The photo below was taken of my dad and his dog, Pluto. It was taken for an article published in The San Francisco Chronicle back in January. My dad is a well known artist and if I'm being honest, I'm pretty impressed with his list of purchasers. Nicholas (cough,cough) Cage. Sorry, I know I'm trivial.
And while the story of our relationship is better left unsaid (sorry, you gotta buy my book to find out)
I have to say he is a complete genius. His mind operates at a very 'unique' level which I believe, adds to the whole package.
I have a favorite piece. Actually pieces. They are the paint palettes my dad uses when mixing his paints. The textures and complexities of the colors really fascinate me and every one of them is different, depending what he is working on. I have included a photo down below.
While I have my issues, (don't we all though?) I would be very remiss if I didn't say I very much respect his talent and art and I am proud of him for the gift he has been given. Because of this, I would like to share his latest work plus the written article. Hope you enjoy (even if you hate art.)
|My Dad in his studio with Pluto|
Yet when a visitor paused recently in front of a painting at Hoefer's current show, "Concerto Spaziale" (Concert in Space), the casual critic offered unparalleled praise.
"I want to lick these," said John Keker, who was taking a break from his work as a San Francisco trial lawyer to stop in at Hotel Healdsburg on a November weekend, and had been drawn to the gallery display in the hotel's Carriage Room. He stuck out his tongue and feinted a taste.
Hoefer was delighted. His new medium is completely different from anything he has ever used before, and the result is a striking departure for the generally more traditional painter who favors gossamer-edged vineyards and valleys.
These days, he's painting with spices, encouraging most viewers to lean in, smelling the lingering fragrances of turmeric, cayenne and curry. Nearly everyone also feels compelled to touch the paintings - canvases depicting abstract shapes on a base of sea salt, swirled with ingredients from basic black pepper to exotic paprika.
However people react, as long as the paintings inspire contemplation, and perhaps a smile, then the artist is pleased. "You can look at the shapes for hours," Hoefer says, "and find your own imagination."
As he pauses in front of one of the 21 pieces on display in the hotel through Jan. 31, his skin is tanned from his favorite pastime of exploring the Sonoma outdoors. He runs a hand through his thick shock of gray hair as he reflects on how he came to be painting with dried dill.
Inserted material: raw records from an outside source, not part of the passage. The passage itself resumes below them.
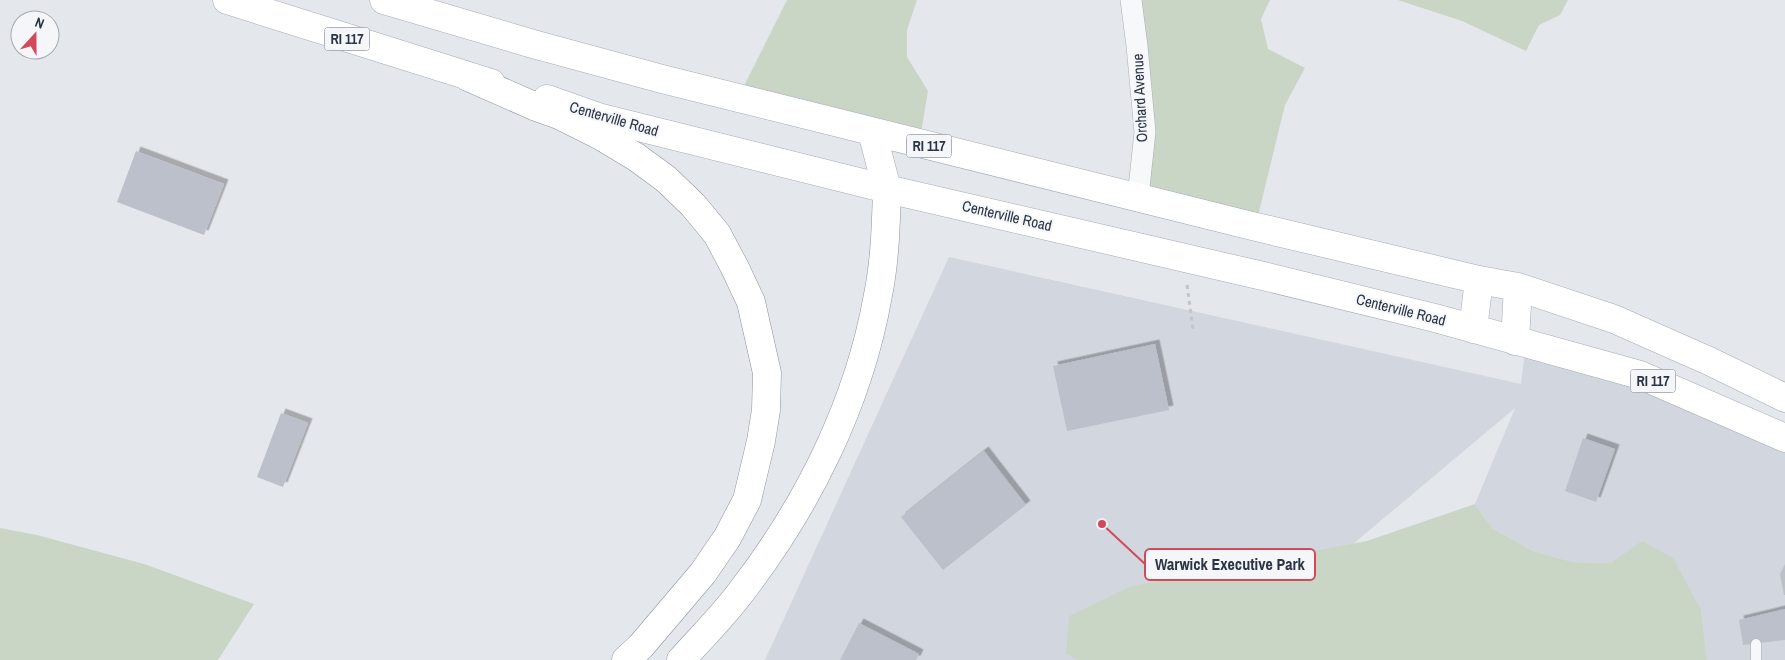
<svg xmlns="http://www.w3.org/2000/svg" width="1785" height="660" font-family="'Archivo Narrow',sans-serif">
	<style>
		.built { fill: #d2d6de }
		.green { fill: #c9d6c5 }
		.building { fill: #bbc0ca; filter: url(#shadow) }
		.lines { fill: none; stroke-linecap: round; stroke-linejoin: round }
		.service-casing { stroke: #a9aeb7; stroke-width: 11 }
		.minor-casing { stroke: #a9aeb7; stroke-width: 22 }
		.primary-casing { stroke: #a3abb8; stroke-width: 29 }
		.motorway-casing { stroke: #8b94a3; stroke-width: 29 }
		.path { stroke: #c2c5cb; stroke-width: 3; stroke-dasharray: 4 4; stroke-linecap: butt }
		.service { stroke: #f7f8fa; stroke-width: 10 }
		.minor { stroke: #f7f8fa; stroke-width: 21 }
		.primary { stroke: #fff; stroke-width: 28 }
		.motorway { stroke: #fff; stroke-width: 28 }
		.labels { text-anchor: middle; stroke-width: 4; stroke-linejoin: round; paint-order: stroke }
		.shield { fill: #f4f6f9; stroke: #676e7b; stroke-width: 1 }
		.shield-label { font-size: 14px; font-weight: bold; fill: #2b3445 }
		.street-label { font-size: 15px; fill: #2b3445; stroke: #f4f6f9 }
		.leader { fill: none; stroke: #d1495b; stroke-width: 2 }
		.callout-dot { fill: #d1495b; stroke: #f4f6f9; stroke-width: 2 }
		.callout { fill: #f4f6f9; stroke: #d1495b; stroke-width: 2 }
		.callout-label { font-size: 16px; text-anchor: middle; font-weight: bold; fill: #2b3445 }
	</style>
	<defs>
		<filter id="shadow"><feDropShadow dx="4.5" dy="-4.5" stdDeviation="0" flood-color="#0004"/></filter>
	</defs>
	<rect width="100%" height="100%" fill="#e4e7ec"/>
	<path class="built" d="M949,257L1521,384L1526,344L1785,434V660H1707L1701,610L1611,563L1573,562L1533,551L1492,528L1475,504L1515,408L1215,660H765Z"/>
	<path class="green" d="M787,0H917L907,30V57L928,91L920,139L739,96Z
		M1133,0H1270L1261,19L1268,49L1305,68L1285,105L1257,220L1144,194Z
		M1398,0H1568L1560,15L1539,25L1526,51L1462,21Z
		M1475,504L1492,528L1533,551L1573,562L1611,563L1642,541L1673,558L1701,610L1707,660H1079L1066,654L1069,616L1132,586L1367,541Z
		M0,528L37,535L144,564L254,604L218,660H0Z"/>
	<path class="building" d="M136,151L224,184L204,235L117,202Z
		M1155,344L1169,410L1067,431L1053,366Z
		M281,413L308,423L283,487L257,477Z
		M1583,438L1615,449L1596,502L1565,491Z
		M984,451L1026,505L943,570L901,517Z
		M1785,564V595H1784L1780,574Z
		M1785,609V640L1743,645L1739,620Z
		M859,623L919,654L916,660H840Z"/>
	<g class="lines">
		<defs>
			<path id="service" d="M1756,644V660"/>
			<path id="minor" d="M1131,0L1137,46L1145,132L1138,197"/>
			<path id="primary" d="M227,0L491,83
				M384,0L533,44L662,79L1248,225L1479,280L1518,287L1614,319L1709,361L1785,398
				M547,99L598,117L887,189L1263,276L1435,318L1640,375L1785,438
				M872,132L887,189
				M1473,329L1479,280
				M1515,341L1518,287"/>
			<path id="motorway" d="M468,77L534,106L559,115L601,136L636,157L666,179L693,205L717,234L735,268L751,302L767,373L766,410L761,441L747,500L727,538L703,573L641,646L626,660
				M681,660C701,638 723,616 741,592C808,505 859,403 878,295C885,261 886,224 887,189"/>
		</defs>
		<use href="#service" class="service-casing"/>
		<use href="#minor" class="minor-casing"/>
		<use href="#primary" class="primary-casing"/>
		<use href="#motorway" class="motorway-casing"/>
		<path class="path" d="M1187,285L1193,329"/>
		<use href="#service" class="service"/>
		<use href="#minor" class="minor"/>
		<use href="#primary" class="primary"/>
		<use href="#motorway" class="motorway"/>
	</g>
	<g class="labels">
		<g class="shield">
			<rect x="324.5" y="27.5" width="45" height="23" rx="4"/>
			<rect x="906.5" y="134.5" width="45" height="23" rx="4"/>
			<rect x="1630.5" y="369.5" width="45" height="23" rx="4"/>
		</g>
		<g class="shield-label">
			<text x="347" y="44">RI 117</text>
			<text x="929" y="151">RI 117</text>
			<text x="1653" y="386">RI 117</text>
		</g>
		<g class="street-label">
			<text transform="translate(1140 98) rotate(-93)" y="5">Orchard Avenue</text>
			<text transform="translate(614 119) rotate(16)" y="5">Centerville Road</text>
			<text transform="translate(1007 216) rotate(13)" y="5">Centerville Road</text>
			<text transform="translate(1401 310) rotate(14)" y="5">Centerville Road</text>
		</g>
	</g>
	<path class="leader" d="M1102 524L1145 564"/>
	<circle class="callout-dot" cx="1102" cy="524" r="5"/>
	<rect class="callout" x="1145" y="549" width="170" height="31" rx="5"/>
	<g class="callout-label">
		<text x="1230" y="570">Warwick Executive Park</text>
	</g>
	<g transform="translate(35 35) rotate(21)"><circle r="24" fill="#f4f6f9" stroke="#a4a8b1"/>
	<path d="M0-4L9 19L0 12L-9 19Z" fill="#d1495b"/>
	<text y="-8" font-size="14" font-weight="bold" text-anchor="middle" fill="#2b3445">N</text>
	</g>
</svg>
The artist, 63, was born in Long Beach and moved to San Francisco in 1970, but has lived in and around the Sonoma countryside for 30 years. He keeps his studio at Soda Rock Winery in Healdsburg. Visitors are free to stop by and see him at work, both in the studio and in a temporary space behind the Hotel Healdsburg Carriage House. A new collection of the landscapes for which he is renowned is hung in the hotel lobby.
Yet the spice collection inspiration came, Hoefer explains, from an artist-in-residence project that over the past 11 years returned him often to a small Spanish village north of Barcelona called Torroella de Montgrí.
The village marketplace brims with spices displayed in large, open containers, and Hoefer was attracted to their rich, deep, earthy colors in browns, black, ginger, warm gold and red. He recalls sifting the spices through his fingers, and thinking how they so beautifully mimic the organic colors of his own landscapes, as well as the agriculture and food-rich heritage of Sonoma.
Making spices stick
Finally, late last summer, he opened a spice canister and took up a paintbrush.
Getting the spices to stick proved to be a challenge at first. The shapes of the canvases themselves are freeform, stretched in distorted edges over frames made of natural wood branches, then layered in pure Maldon salt. Hoefer spritzes the salt with water so it moistens and builds up into mounds, sometimes growing to 10 layers of minerals.
Then he applies a base of clear acrylic gel to the hard canvas, and dusts the spices like a cake. Another bed of gel goes down, then more spice, and he rubs the colors in by hand. A Dirt Devil mini vacuum sucks any messy edges up, and then Hoefer uses a spray of water to achieve the ghost-like, vaporous edges that give the designs their celestial, backlit feel. Another spray of diluted gel acts as a fixative.
The result resonates, mottles, trails in whispery halos at its edges, and sparkles as light moves across it. Paintings are granular to the touch, and seem to morph color and shape as a viewer moves around them.
Hoefer works on a half dozen paintings at once, he says, since the drying process is lengthy. "Some spices are elusive," he says, such as turmeric, which starts out golden orange, then turns yellow when it's wet, and yet brighter orange if it's applied to salt with iodine versus without.